Uncovering workflow trends

The trend for GPUs in the workflow is moving from the graphics side for interpretation to seismic processing and flow simulation, and efforts are underway to integrate the two with new cloud technology, said Keith Cockeram, energy business development manager for NVIDIA. He said that hardware to handle large, expensive data has been secured; however, data sizes are outgrowing screen resolution.To overcome the challenge, Cockerham said the company has done compression and color space conversions on the hardware itself and increased algorithms for pixel compression, among other steps. The company also has developed software to handle the increasing size of datasets, giving power users their own GPUs and memory footprints while others – such as those who do not require much graphic power – share.

As the data volume grows along with the need for collaboration to empower users and handle real-time information, Peter Ferri, energy industry director for NetApp, said the pressure is on IT to get it right. There are operational challenges such as security and time constraints posed by trying to copy large amounts of data to local storage.

“There is a proliferation of siloed infrastructure areas that is making it very difficult for companies to efficiently provision services or make changes across multiple software architectures with unintegrated management tools [along with] the inability to fully leverage assets, which leads to increased costs,” he said. However, the company’s customers are moving from such rigid silos to a more service-oriented infrastructure.

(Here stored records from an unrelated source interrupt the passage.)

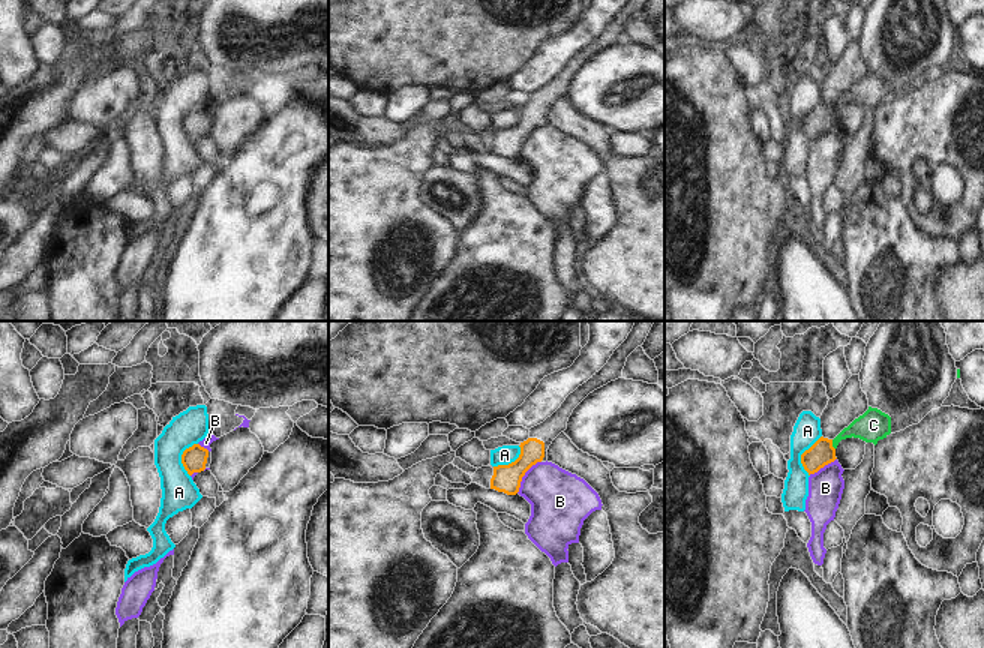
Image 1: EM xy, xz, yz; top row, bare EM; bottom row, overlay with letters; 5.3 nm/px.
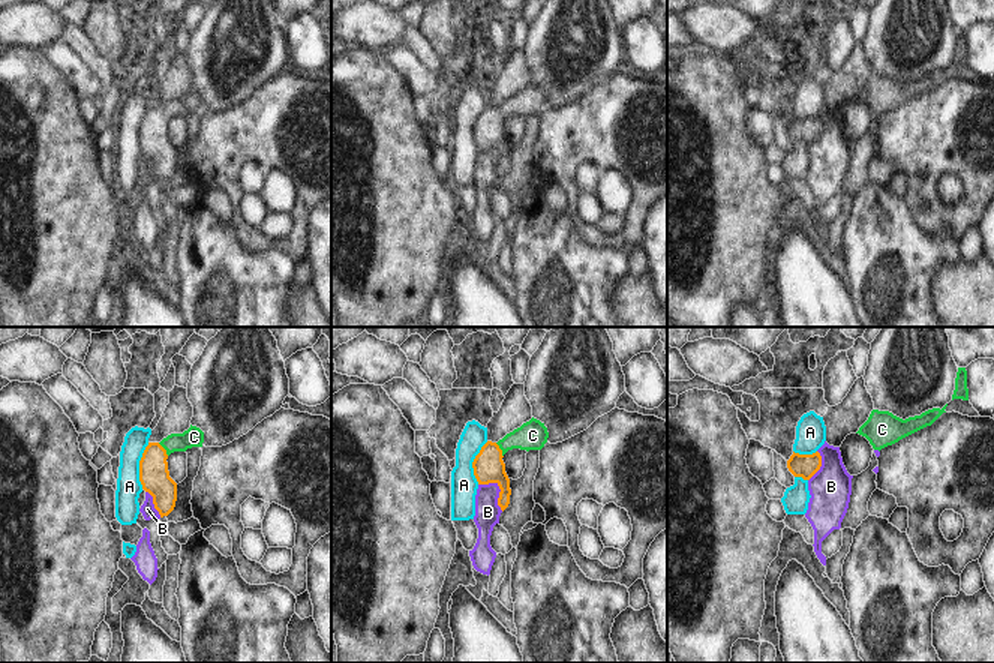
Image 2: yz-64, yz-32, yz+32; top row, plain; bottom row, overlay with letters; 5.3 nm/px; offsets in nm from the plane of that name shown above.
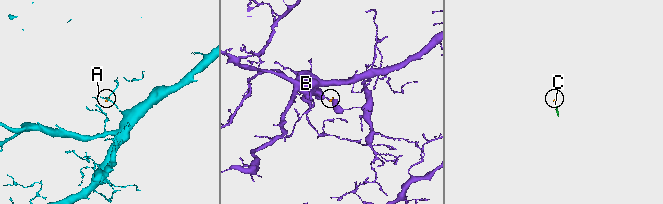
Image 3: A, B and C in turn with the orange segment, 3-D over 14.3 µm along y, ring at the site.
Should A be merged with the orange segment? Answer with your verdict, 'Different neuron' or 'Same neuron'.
Different neuron.

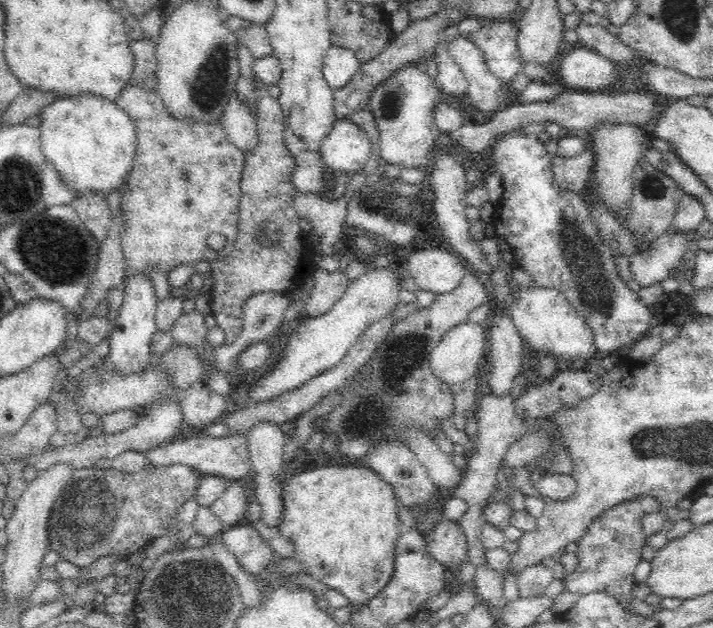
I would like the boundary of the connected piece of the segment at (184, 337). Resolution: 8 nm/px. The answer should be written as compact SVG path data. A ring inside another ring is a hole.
M183 311L172 324L170 324L169 332L173 336L176 344L187 344L191 348L195 348L200 357L204 350L204 338L209 331L202 319L204 315L200 311Z

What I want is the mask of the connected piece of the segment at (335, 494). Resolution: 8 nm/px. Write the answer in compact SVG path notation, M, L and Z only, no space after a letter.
M336 461L328 466L316 466L313 470L306 470L296 476L292 474L285 474L287 476L284 481L282 495L283 495L283 514L282 523L276 527L278 533L293 545L293 555L290 556L292 560L298 562L303 569L301 572L312 577L314 580L326 585L326 590L336 590L340 592L346 601L348 607L356 605L362 606L372 600L376 594L382 592L388 585L388 582L393 578L394 564L395 564L395 548L397 546L400 532L397 531L398 519L398 503L395 499L395 493L392 490L390 483L384 482L378 473L374 472L367 464L362 466L344 466L338 464Z

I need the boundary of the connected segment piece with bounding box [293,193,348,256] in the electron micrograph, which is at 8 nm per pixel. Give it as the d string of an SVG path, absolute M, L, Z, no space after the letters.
M298 193L293 202L301 218L310 221L311 228L323 236L318 256L333 256L334 244L341 240L341 231L346 218L344 202L328 203L323 195Z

One solution involved working with Cisco on its FlexPod integrated system, which John Thomas, technical solutions architect, Data Center group for Cisco, explained. The system’s features include extended memory for faster rendering, bigger datasets, more desktops per server, and low latency.

Nearly 40% of all large enterprises have virtualized these services, Ferri said.

Using Hess Corp. as an example, Ferri said NetApp has enabled the company to support four times more 3-D seismic interpreters. The company increased efficiency by decreasing backup time, decreasing data loading performance from 20 minutes to one to two minutes, and reducing storage capacity needs by 30%, according to Ferri.

“The key enabler is virtualization,” he said. “It’s an evolutionary process.”